FCC staff settled with another radio licensee over political file issues (see 2008050046). Christian Family Media Ministries' renewal applications for three Kentucky stations didn't certify such compliance, and Media Bureau Audio Division employees found problems, said a bureau order and consent decree Friday. Christian Family Media agreed to "implement a comprehensive compliance" that includes reporting to the bureau, and the regulator will continue processing its renewal requests, the document said. The "pandemic has caused a dramatic reduction in advertising revenues which, in turn, has placed the radio broadcast industry, including the Company, under significant financial stress," it said. "The Company’s disclosures in its license renewal applications combined with the exceptional circumstances brought about by the pandemic present a unique situation."
The 3rd U.S. Circuit Court of Appeals’ Prometheus rulings left the FCC with “no apparent path forward,” acting U.S. Solicitor General Jeffrey Wall told the Supreme Court Thursday in a reply brief urging the court take up the commission’s appeal of Prometheus IV (see 2007210058). The 3rd Circuit’s repeated rulings against the FCC’s quadrennial broadcast ownership review orders require empirical analysis of the effect of rule changes on ownership diversity while striking down any such rule change, he said. “Remitting the Commission to yet another round of administrative review” would “merely prolong the FCC’s inability to fulfill its obligations.” SCOTUS review is needed to undo “damage to the Nation’s broadcast markets” and allow the FCC to respond to market developments, said the solicitor general. The public interest groups that won before the 3rd Circuit argued the FCC didn’t have justification to roll back ownership rules, but the government said that's a mischaracterization: The agency concluded there were “compelling competitive justifications” for loosening the rules and no data showing it would hurt female and minority ownership, so “the bare possibility that loosening the rules would have that adverse effect was not a sufficient reason to forgo an otherwise beneficial regulatory change." NAB is also expected to file a reply brief, due Aug. 19. A decision on whether to grant cert is expected in late September or early October, attorneys said. If the high court takes the case, it likely wouldn’t be argued until after the election, they said.
Eagle Broadcasting is the latest radio group settle with the FCC Media Bureau over political file violations, said a consent decree posted in Wednesday’s Daily Digest. As with others, Eagle disclosed the violations in a license renewal application, and the agreement includes a compliance plan but no monetary penalty (see 2008040065).

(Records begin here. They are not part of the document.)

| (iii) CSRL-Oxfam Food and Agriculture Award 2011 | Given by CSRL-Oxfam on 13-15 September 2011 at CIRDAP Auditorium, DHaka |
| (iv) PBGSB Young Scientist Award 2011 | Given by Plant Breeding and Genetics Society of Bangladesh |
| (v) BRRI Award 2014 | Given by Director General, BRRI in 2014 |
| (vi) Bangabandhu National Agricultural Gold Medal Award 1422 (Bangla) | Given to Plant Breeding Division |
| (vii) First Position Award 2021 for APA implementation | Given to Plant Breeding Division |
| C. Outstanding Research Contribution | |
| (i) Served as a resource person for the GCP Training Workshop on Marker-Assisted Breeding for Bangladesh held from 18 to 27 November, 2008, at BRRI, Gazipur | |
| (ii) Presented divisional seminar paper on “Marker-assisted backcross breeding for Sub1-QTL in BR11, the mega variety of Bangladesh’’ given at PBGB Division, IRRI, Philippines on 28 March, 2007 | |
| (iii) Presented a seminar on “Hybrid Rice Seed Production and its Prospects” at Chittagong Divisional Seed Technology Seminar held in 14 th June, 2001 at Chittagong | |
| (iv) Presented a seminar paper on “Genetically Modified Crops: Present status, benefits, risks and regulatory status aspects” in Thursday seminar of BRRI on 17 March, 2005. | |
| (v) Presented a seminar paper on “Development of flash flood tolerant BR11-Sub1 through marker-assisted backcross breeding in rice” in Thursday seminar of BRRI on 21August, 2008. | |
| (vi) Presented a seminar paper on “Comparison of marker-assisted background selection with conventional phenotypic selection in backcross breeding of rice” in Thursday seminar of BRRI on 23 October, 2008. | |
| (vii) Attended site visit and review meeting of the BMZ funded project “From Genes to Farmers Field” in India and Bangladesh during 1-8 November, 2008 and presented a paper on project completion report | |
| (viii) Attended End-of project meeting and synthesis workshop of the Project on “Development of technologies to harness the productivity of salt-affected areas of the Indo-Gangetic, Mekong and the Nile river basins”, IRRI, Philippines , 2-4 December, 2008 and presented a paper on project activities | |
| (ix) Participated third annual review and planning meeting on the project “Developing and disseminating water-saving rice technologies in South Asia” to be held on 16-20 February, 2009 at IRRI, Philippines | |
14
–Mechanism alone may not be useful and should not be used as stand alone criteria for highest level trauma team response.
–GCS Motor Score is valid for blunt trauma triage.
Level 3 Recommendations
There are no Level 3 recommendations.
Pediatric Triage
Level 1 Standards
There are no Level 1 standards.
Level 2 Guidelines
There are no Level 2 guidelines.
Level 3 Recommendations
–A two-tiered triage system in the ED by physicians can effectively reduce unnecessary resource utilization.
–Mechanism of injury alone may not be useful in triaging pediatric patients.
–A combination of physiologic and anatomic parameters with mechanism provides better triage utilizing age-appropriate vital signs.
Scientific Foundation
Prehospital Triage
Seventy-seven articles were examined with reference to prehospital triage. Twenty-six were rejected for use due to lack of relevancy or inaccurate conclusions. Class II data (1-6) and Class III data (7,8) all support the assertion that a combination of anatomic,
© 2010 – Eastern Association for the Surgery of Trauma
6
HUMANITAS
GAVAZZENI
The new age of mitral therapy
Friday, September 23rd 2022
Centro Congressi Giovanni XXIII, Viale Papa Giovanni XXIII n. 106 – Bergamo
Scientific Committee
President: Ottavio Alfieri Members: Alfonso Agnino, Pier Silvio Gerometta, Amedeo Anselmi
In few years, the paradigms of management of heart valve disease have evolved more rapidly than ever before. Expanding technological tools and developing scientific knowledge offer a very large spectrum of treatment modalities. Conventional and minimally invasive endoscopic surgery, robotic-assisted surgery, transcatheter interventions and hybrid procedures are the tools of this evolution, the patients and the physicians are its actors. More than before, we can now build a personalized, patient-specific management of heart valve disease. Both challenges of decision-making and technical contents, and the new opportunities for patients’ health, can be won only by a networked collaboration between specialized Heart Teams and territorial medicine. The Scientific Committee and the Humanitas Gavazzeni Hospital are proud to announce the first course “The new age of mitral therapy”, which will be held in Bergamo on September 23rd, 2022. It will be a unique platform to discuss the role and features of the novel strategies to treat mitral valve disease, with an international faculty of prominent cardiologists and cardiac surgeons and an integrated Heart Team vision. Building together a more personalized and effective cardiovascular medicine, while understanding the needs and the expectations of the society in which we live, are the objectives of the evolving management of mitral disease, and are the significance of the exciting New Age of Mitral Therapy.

The FCC Media Bureau settled with two more radio broadcasters over self-disclosed political file violations, said consent decrees posted in Tuesday’s Daily Digest. La Zeta 95.7 and Skytower Communications-Etown said in license renewal applications their stations hadn’t fully complied with agency political file requirements, the decrees said. As for many other broadcasters in recent weeks (see 2008030050), the bureau called COVID-19 and the self-disclosures mitigating circumstances in the settlements, which don’t include financial penalties. The broadcasters will have to follow a compliance plan to prevent future violations, and their renewals will be processed.